However, NetworkX package is primarily designed for computational network analysis.  Appropriate plotting of graphs is a complex problem and therefore it is often best to use specialized software for this purpose like [GraphViz](https://graphviz.org/) or [Cytoscape](https://cytoscape.org/).

# Graph Properties

An important property of a vertex is its degree, which is the number of edges it
has to other vertices. The degree can be calculated with the ``degree()``
function of the graph object.

In [None]:
G.degree(3)

The following function returns all neighbors of the specified vertex

In [None]:
list(G.neighbors(3))

In [None]:
for n in G.neighbors(3):
    print(n)

However, if we want to traverse the neighbors of all vertices sequentially, there are more sophisticated functions ``G.adjacency()`` and ``G.adj``, see the documentation.

In [None]:
help(G.adj)

In [None]:
G.adj

In [None]:
help(G.adjacency)

In [None]:
dict(G.adjacency())

A complete list of methods associated with the ``Graph`` object can be found at: https://networkx.org/documentation/stable/reference/classes/graph.html#networkx.Graph

> **Task 2**
> Implement the function ``cycle(n)``, which returns a cycle of length ``n``.

In [None]:
def cycle(n):
    G = nx.Graph()

    G.add_nodes_from(range(n))
    G.add_edges_from([(i, ((i+1) % n)) for i in range(n)])

    return G

In [None]:
n = 5

cycle = cycle(n)
cycle_nx = nx.cycle_graph(n)

print(cycle.adj)
print(cycle_nx.adj)

> **Task 3**
> Implement the ``path(n)`` function that returns a path of length ``n``.

In [None]:
def path(n):
    G = nx.Graph()

    G.add_nodes_from(range(n))
    G.add_edges_from([(i, i+1) for i in range(n - 1)])

    return G

In [None]:
n = 5

path = path(n)
path_nx = nx.path_graph(n)

print(path.adj)
print(path_nx.adj)

> **Task 4**
> Implement the ``cartesian(G,H)`` function that returns the cartesian product for two given objects of type ``Graph``.

In [None]:
def cartesian(G, H):
    G_cartesian = nx.Graph()

    G_vert = G.nodes
    H_vert = H.nodes

    cart_vert = [(g, h) for g in G_vert for h in H_vert]
    G_cartesian.add_nodes_from(cart_vert)

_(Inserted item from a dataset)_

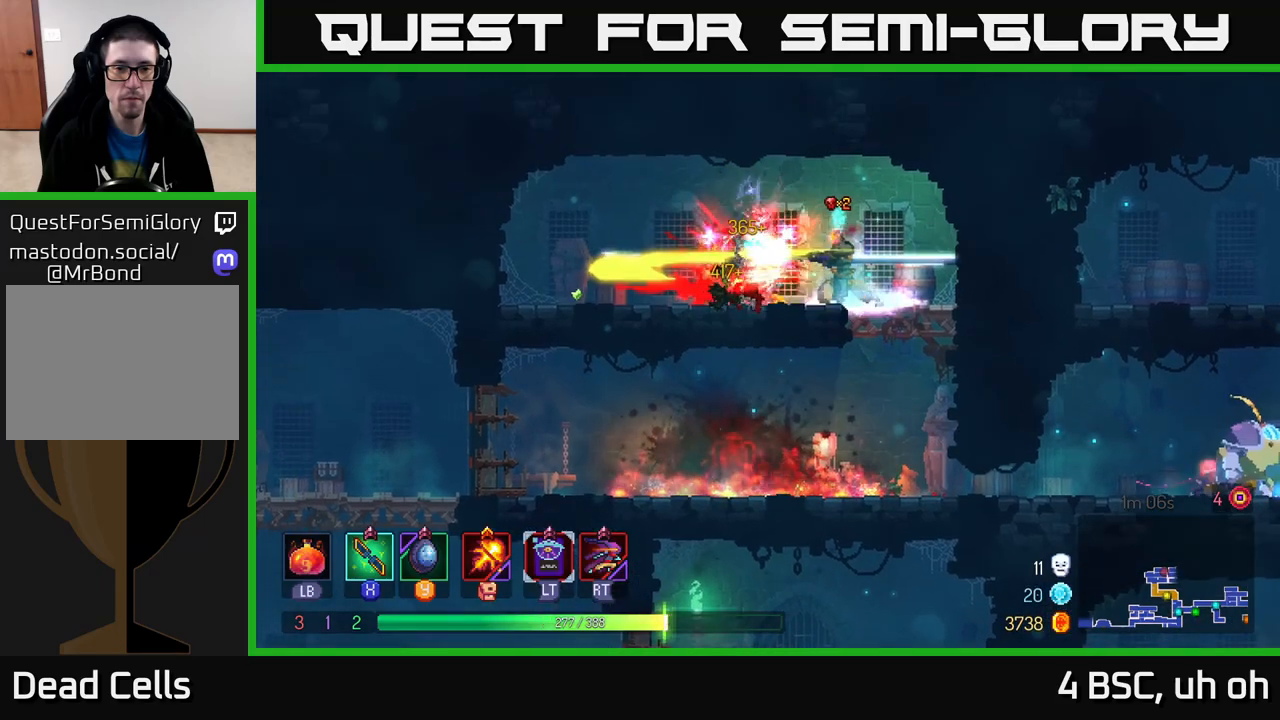
{"buttons": [], "left_stick": "center", "right_stick": "center", "events": [[83, "X", "up"], [250, "left_stick", "center"]]}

    G_edgs = list(G.edges)
    H_edgs = list(H.edges)

    cart_edgs = []
    for (u, v) in G_edgs:
        for h in H_vert:
            cart_edgs.append(((u, h), (v, h)))
    for (u, v) in H_edgs:
        for g in G_vert:
            cart_edgs.append(((g, u), (g, v)))

    G_cartesian.add_edges_from(cart_edgs)
    
    return G_cartesian

In [None]:
G = cycle(3)
H = path(5)

cart = cartesian(G, H)
cart_nx = nx.cartesian_product(G, H)

print(cart.adj)
print(cart_nx.adj)

# Prague Public Transport Network (PID)

To apply the concepts of graph theory to a more tangible example, we will try analyze the public transport network of Prague.

There are a number of interesting questions we can ask about the structure of the network, e.g.,
- How many stops and connections does the network have?
- What is the average degree of a stop, and what does the degree distribution look like?
- What is the average shortest path length between stops?
- Are there any 'sensitive' transit stops whose removal would significantly disrupt travel across the city?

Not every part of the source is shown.